# chewing... EVERYTHING??



## Vortex (Aug 28, 2008)

ok, so a few days ago i posted asking if chewing and riping paper towel and tolit paper was nomal for a hedgie cause Lulu just loves to rip it up... but now she chews EVERYTHNG!
anything from paper, to the TP tubes, plastic trucks, the couch, clothes. stuff animals. and more.. now is this normal for some hedgies? i mean i put the TP tube in her playpen and she runs up to it and and starts chewing at it. its very strange. and its not like biteing, she acctully just sits there with it in her mouth chewing, she is like part gerbil or something! haha.
but i am worried she is going to hurt her teeth or something..

here is a picture of the little beast in action! LOL :lol: 
http://i237.photobucket.com/albums/ff12 ... _3/071.jpg

http://i237.photobucket.com/albums/ff12 ... _3/073.jpg


----------



## Nancy (Aug 22, 2008)

Some just love to chew on things, usually cloth but toilet paper tubes work too.
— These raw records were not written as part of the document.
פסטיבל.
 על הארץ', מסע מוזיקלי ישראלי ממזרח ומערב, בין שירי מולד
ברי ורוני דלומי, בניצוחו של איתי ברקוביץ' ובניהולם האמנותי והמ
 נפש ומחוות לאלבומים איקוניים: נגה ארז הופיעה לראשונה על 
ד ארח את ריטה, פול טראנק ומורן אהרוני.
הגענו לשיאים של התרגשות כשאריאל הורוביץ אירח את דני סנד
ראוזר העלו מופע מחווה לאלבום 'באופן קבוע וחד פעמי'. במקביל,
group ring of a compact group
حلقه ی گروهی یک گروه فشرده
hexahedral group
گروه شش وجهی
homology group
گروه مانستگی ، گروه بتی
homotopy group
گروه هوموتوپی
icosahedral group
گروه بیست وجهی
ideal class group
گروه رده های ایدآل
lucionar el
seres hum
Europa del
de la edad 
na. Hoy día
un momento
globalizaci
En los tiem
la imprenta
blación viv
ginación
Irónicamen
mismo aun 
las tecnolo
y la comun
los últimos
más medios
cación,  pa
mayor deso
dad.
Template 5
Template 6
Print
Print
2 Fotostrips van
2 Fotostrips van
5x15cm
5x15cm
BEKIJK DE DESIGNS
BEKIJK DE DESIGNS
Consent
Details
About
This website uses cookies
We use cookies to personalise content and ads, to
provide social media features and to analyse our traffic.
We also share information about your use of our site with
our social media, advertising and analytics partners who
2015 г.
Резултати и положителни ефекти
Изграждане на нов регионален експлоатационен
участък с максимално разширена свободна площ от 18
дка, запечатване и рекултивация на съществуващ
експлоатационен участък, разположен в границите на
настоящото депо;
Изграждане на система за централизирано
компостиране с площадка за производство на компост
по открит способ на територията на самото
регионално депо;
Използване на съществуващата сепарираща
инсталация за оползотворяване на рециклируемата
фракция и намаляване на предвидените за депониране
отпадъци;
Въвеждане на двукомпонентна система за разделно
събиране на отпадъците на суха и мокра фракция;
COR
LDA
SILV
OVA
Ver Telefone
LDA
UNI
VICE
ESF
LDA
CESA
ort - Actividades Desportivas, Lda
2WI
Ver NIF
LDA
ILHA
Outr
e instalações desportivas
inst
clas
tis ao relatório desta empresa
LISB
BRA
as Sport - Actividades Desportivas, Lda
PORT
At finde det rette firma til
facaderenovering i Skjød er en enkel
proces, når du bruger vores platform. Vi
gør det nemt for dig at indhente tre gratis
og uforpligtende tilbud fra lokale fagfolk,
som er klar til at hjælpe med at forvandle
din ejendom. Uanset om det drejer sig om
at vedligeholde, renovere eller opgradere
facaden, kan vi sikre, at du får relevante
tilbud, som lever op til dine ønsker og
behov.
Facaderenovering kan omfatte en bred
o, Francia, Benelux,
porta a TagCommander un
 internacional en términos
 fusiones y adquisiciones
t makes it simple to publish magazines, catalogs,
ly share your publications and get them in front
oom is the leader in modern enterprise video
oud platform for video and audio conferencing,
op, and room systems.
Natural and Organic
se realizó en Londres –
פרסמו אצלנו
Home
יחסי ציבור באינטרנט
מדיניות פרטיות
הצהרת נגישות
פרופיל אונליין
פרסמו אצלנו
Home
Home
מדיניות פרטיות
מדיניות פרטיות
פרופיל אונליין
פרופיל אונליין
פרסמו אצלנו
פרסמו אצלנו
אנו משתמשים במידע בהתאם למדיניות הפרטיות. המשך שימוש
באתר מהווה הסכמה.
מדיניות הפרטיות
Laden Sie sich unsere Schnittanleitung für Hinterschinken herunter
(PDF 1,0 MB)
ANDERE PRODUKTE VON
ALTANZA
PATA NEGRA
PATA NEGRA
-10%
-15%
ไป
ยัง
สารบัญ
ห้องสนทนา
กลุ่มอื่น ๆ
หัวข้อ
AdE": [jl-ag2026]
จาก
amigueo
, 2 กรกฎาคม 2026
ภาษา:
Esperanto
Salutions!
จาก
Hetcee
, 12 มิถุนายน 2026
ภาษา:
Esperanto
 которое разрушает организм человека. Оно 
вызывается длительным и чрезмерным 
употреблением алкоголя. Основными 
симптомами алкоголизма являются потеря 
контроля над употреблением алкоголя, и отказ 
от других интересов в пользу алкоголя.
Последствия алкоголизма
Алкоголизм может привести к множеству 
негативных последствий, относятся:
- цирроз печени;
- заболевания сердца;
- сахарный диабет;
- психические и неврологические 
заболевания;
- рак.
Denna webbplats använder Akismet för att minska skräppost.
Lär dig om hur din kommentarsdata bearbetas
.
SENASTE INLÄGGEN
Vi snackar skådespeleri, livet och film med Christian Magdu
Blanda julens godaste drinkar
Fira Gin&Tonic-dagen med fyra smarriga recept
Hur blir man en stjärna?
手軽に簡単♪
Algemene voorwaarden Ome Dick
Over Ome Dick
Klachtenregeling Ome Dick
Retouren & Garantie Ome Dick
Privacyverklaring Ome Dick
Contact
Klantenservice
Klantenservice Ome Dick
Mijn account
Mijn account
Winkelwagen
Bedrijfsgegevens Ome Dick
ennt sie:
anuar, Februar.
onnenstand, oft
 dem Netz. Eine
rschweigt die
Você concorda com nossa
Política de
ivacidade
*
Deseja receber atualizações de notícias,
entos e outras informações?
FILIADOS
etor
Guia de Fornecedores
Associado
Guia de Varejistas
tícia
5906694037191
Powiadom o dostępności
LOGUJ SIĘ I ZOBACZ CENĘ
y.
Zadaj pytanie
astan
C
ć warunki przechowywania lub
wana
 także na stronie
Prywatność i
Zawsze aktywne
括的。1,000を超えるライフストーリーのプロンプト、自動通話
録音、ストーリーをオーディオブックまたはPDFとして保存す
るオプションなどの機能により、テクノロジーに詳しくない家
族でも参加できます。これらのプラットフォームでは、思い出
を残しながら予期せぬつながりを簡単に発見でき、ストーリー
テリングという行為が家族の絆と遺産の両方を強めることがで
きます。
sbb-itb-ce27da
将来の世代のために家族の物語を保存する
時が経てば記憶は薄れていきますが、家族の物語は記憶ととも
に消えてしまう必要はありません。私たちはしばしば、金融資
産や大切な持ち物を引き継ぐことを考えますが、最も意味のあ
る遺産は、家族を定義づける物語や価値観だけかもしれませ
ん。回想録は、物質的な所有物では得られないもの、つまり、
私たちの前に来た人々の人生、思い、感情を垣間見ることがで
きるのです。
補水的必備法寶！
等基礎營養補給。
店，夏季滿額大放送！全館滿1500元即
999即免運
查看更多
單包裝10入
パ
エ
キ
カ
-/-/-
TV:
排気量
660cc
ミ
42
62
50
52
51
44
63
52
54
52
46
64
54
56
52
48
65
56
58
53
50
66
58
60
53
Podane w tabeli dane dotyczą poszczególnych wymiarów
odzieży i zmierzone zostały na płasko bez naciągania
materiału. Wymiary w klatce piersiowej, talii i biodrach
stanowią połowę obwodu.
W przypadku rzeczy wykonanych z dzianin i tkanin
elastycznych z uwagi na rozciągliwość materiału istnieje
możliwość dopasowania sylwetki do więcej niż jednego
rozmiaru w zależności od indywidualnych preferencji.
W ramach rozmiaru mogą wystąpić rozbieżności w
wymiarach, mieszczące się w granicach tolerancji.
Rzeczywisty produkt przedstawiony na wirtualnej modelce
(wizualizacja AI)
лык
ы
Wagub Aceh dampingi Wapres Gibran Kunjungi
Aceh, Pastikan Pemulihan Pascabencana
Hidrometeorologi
It won't hurt her unless she starts to swallow the pieces.


----------



## Vortex (Aug 28, 2008)

ok good =D i thought maybe she was watching my gerbils across the room to much and maybe she thought she was a gerbil too :lol: 
and she ussully just chews it and if she gets a piece off she spits it out and starts again. silly little hog :roll: 

Thanks,


----------



## azyrios (Feb 2, 2009)

i would like to see a video of her ferociously attacking the toilet paper/paper towel and the tubes. 

I think it would be funny =D


----------



## Vortex (Aug 28, 2008)

hehe ill try and take one tonight, but knowing her when the camera is on she will prolly just sit and stair at me like, "oh you want me to do it?? to bad" :lol:


----------